昭和から平成にかけて活躍した競馬評論家・大川慶次郎の曽祖父は渋沢栄一だ。渋沢と競馬のつながりは、こんなところにもあった。
■JRAの「売上高」は積水ハウスやクボタと同規模
コロナ禍を経て、競馬の売り上げは増加傾向にある。
「競馬はテレビ中継があるので、自宅にいながら楽しめたのも理由でしょう。それに競馬場は屋外だし、ゴルフと同じで感染の心配が少ない。コロナ禍のレジャーとして注目を集めたのだと思います」(ロータス投資研究所代表の中西文行氏)
日本中央競馬会(JRA)は、日本中央競馬会法に基づく特殊法人。「決算に関する公告」や「事業報告書」などがきっちりある。こうした資料を眺めると、さまざまな面白い数字が浮かび上がってくる。
売り上げもその一つだ。企業でいえば売上高に相当するのが「売得金」(勝馬投票券=馬券の発売金から返還金を引いたもの。返還金は馬券が発売されたあとに出走取り消しなどになった場合に戻される)。2021年は3兆911億円、22年は3兆2539億円、23年は3兆2754億円と順調に伸ばした。

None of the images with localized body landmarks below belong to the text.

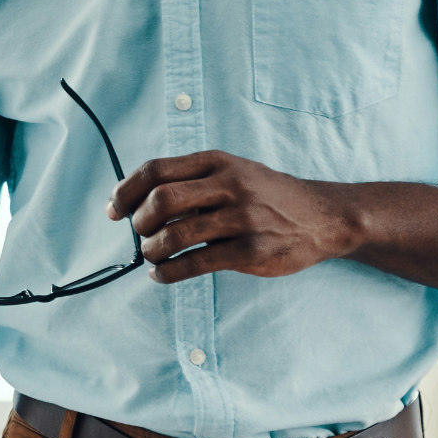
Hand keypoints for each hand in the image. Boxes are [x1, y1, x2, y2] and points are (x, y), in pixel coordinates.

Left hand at [107, 150, 353, 283]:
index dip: (126, 191)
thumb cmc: (268, 195)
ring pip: (175, 235)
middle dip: (139, 222)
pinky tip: (162, 275)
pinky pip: (196, 263)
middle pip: (161, 199)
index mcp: (217, 162)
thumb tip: (137, 203)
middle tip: (139, 234)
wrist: (323, 216)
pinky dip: (169, 272)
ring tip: (151, 257)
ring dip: (152, 250)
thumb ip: (193, 181)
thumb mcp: (233, 172)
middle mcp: (229, 185)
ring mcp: (241, 218)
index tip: (114, 210)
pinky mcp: (251, 251)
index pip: (156, 169)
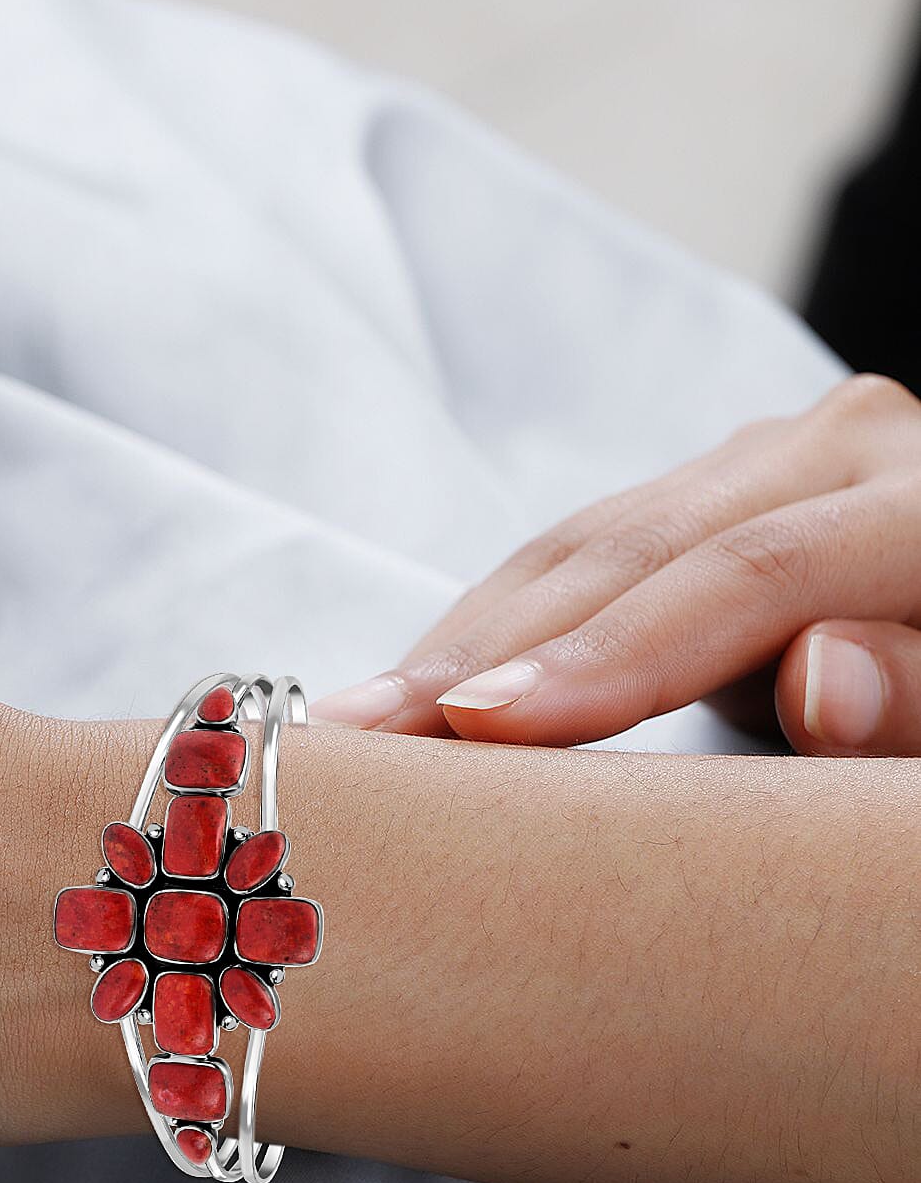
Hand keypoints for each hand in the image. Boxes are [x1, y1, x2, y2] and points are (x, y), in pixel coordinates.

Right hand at [311, 374, 920, 753]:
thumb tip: (819, 683)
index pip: (744, 576)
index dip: (608, 655)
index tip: (481, 729)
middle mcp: (828, 451)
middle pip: (629, 548)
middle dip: (485, 648)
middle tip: (359, 731)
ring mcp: (753, 467)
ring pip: (577, 546)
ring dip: (459, 640)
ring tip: (354, 720)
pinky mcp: (696, 501)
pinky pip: (573, 559)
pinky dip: (491, 629)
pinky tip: (418, 686)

この規模の売上高を上場企業で見てみると、積水ハウス(3兆1072億円、24年1月期)やクボタ(3兆207億円、23年12月期)で、60位前後に位置する。JRAが上場会社だとしたら、売上高ランキングで軽くトップ100に入る感じだ。
ただし、競馬の場合は売り上げの70~80%が払戻金。残った金額から、国庫納付金やその他の経費などを引いていくと、最終的な利益(純利益)は約569億円(23年度)だ。
とはいえ、そんじょそこらの企業ではこれほど高額な利益は出せない。上場企業でいえば、キッコーマン(564億円、24年3月期)やインスタント麺「マルちゃん」でおなじみの東洋水産(556億円、同)クラスで、180位前後となる。